What you might run into, however, is:
  1. A method for rendering currencies as user-friendly text which is also used to format values for XML serialization. The goal being to keep all text serialization centralized regardless whether it's meant for display or storage.
  2. Views, controllers, configuration, and services all using the same data objects, regardless of the dramatically different projections necessary for every operation. This in the interest of avoiding redundant structures.
  3. You might find that your views, controllers, and persistence layers all depend directly on a single tax calculation class. Of course here the goal is very simply to centralize the business logic, but actively works against establishing a proper layering in the application.
These are all very sub-optimal, or even bad, design decisions. They are all examples that I have seen with my own eyes of decisions made in the name of DRY. But DRY itself is not the cause. The problem is that the people responsible for these decisions have unknowingly pitted DRY against other quality design rules and principles.

DRY focuses on behavior. That is to say algorithms. "Algorithms", along with "data", are the fundamental building blocks of applications. They are the substance our work is made of. But trying to build complex software while thinking only or primarily at this elementary level is like trying to map a forest one tree at a time.

At some point, the programmer must graduate from the rule of DRY to the nuance of responsibility. The Single Responsibility Principle (SRP) is the cardinal member of the SOLID family. It's premier position is not simply a coincidence of the acronym. It's also the next most important rule to layer onto your understanding of good design.
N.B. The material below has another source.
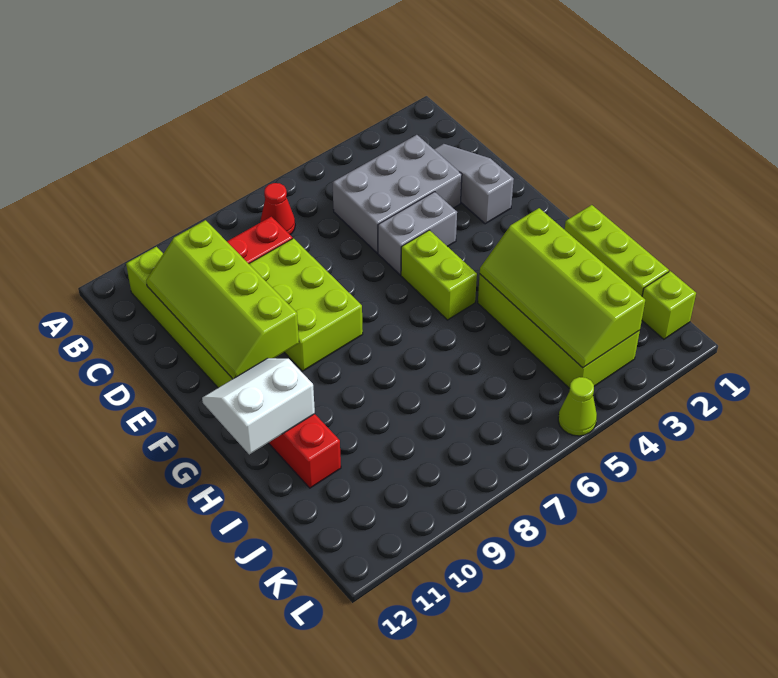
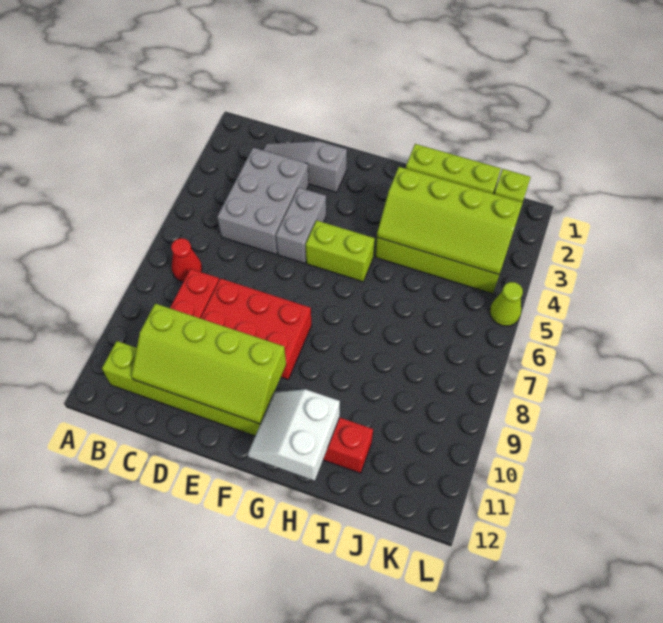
lime 2x3 brick [249,238,363,371] -> red 2x3 brick [200,278,312,380]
Responsibility is about more than function. It's also about context. It's about form and purpose. Identifying and isolating responsibilities allows you to take your common DRY'ed functionality, and cast it through various filters and projections to make it naturally and frictionlessly useful in the different places where it is needed. In a very strict sense, you've repeated some functionality, but you've also specialized it and eliminated an impedance mismatch.

Properly establishing and delimiting responsibilities will allow you to:
  1. Take that currency rendering logic and recognize that readability and storage needs present dramatically different contexts with different needs.
  2. See that the problem solved by a data structure is rarely as simple as just bundling data together. It also includes exposing that data in a form convenient to usage, which may vary dramatically from site to site.
  3. Recognize that calculation is worth keeping DRY, but so is the responsibility to trigger such calculation. It can be both triggered and performed in the business layer, and the result projected along with contextual related business data to wherever it needs to be.
By layering responsibility resolution on top of the utilitarianism of DRY, you take a step back from the trees and can begin to manage a slightly wider view of the problem and solution spaces. This is the key and crucial lesson that all beginning programmers must learn, once they've mastered the art of DRY. Once again, DRY is fundamental and indispensable. It's one step along the path to wisdom and, in general, should not be skipped or omitted. But it's not an end in itself. So don't stop when you get DRY. Start looking for the next step. And consider responsibility resolution as a strong candidate.